▶ Quoted passage
Sugar Ray Leonard discusses boxing career, drug addiction and sexual abuse in new memoir

One of the most prodigious pugilists of all time, Sugar Ray Leonard was born in Rocky Mount, N.C., on May 17, 1956, to Cicero and Getha Leonard. The fifth of seven kids, his family moved to Washington, D.C., in 1959 before settling down seven years later in Palmer Park, Md., where his father was employed as a supermarket night manager and his mother as a nurse.

Though shy as a young child, Ray followed his brother Roger’s footsteps into boxing, ultimately eclipsing his elder sibling in terms of potential and finding fame by capturing the gold medal at the 1976 Olympics in Montreal.

He went on to become the first fighter to earn more than $100 million over the course of an enviable career, winning world championship titles in five different weight classes while squaring off in classic showdowns with such formidable opponents as Roberto “No Mas” Duran, Tommy “The Hitman” Hearns, Marvelous Marvin Hagler and Wilfred Benitez.

Ray retired from the ring in 1997 with a record 36-3-1, with 25 of those wins coming by knockout. Today, he lives in California with his wife, Bernadette, and their children, Camille and Daniel. Here, he discusses his moving memoir, “The Big Fight: My Life In and Out of the Ring.” 

What is your best memory of Montreal?

My very best memory of Montreal was the moment inside the Olympic arena when I was waiting under the stadium and those majestic gates opened up. It was a whole other world.

I was just a youngster from the ghetto. I suddenly felt like a star. It was emotionally overwhelming. It was something I’d wanted, but it was also something I didn’t understand.

It was a whole different world, and Montreal was an absolutely beautiful setting unlike anywhere I’d ever been before. So, Montreal in ’76 was an encompassing experience I will cherish for the rest of my life.   

It is widely known that it is very difficult for men to talk about sexual abuse. What made you decide to go public with your story, and was it a cathartic and healing experience to write about it?

▶ Supplied information
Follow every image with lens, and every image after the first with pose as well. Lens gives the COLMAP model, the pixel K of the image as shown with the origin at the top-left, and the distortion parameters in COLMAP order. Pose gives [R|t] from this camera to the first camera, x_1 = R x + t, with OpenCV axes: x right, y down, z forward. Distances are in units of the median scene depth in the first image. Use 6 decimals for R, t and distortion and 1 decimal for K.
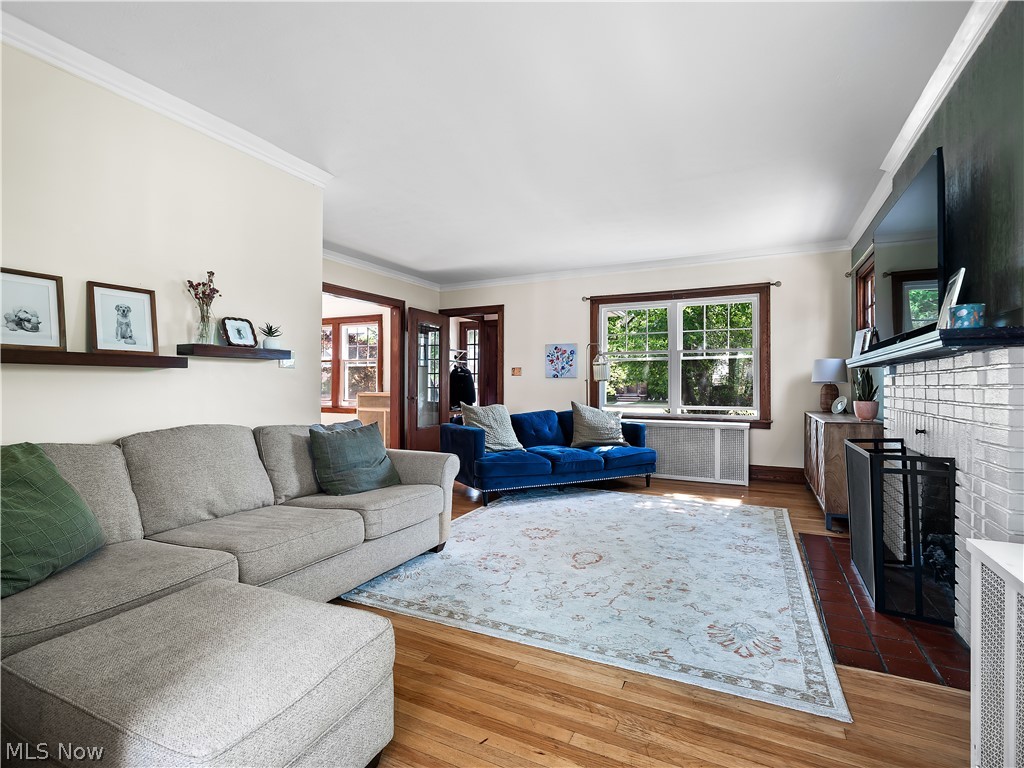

▶ Task to complete
Pick up the Sugar Ray Leonard interview after its final line and keep it going.

▶ Response to this task
It was cathartic. I only wish that I had had the courage and the knowledge to have gotten that out of my system, out of my mind or my heart years earlier. But there is no book, there is no manual to tell you how to deal with sexual abuse. I saw Todd Bridges talk about being abused on Oprah.

Something that he said or an expression that he made gave me the little boost I needed to be open about it and to talk about it as transparently as I did.

When I told my wife, she couldn’t believe it. She was petrified, because it’s such a no-no, taboo, a hands-off subject. But I’d have to say hearing Todd Bridges on Oprah was my watershed moment.  

I saw you on Stephen Colbert and loved it. He was wondering why a movie hasn’t been made about your life. 

Being on Colbert was a real treat for me, too. I didn’t quite know what to expect, but it turned out to be pretty cool. In terms of a movie, we’re talking about it. It’s on the table but, as you know, Kam, that type of thing doesn’t just happen overnight, unfortunately. But I do look forward to seeing the story of my life onscreen someday. 

Was Wilfred Benitez the best pure boxer you ever faced?

Yes, without question. He was a mirror image of what I considered myself as a boxer. That was one of my toughest fights, by far. It’s sad that he’s not mentioned in the same breath as Hearns, Hagler and Duran.

It always bothered me that he wasn’t considered in our league, the reason being that he never beat any of us. But he should be right up there.   

Was the Dicky Eklund knockdown, highlighted in the movie “The Fighter,” legit?

It was legit that I was knocked down, or pushed down. [Chuckles] But I remember that fight like it was yesterday because that guy, Dick Eklund, was so unorthodox. And it was the first time in my life I really experienced racial hatred from the fans. We’re talking about Boston back in ’78. 

Do you regret coming out of retirement past your prime to fight Terry Norris and Hector Camacho? 

Do I regret it? Yeah, I do, but it took that to wake me up to the fact that my time was over, my time was gone. Sometimes it just takes that kind of beating, if you will, to wake up. It does. I didn’t want to take it. I took it in intervals.

The first time was in ’91. I retired and came back in ’97. Woo! I mean, come on! I don’t know, man. A six-year layoff? That was crazy! My career was relatively short, whether you look at either its length in years or the number of fights I had. But it was brutal.

That’s because it was the Golden Age in terms of welterweights and middleweights.

Exactly! You couldn’t mess around in that era.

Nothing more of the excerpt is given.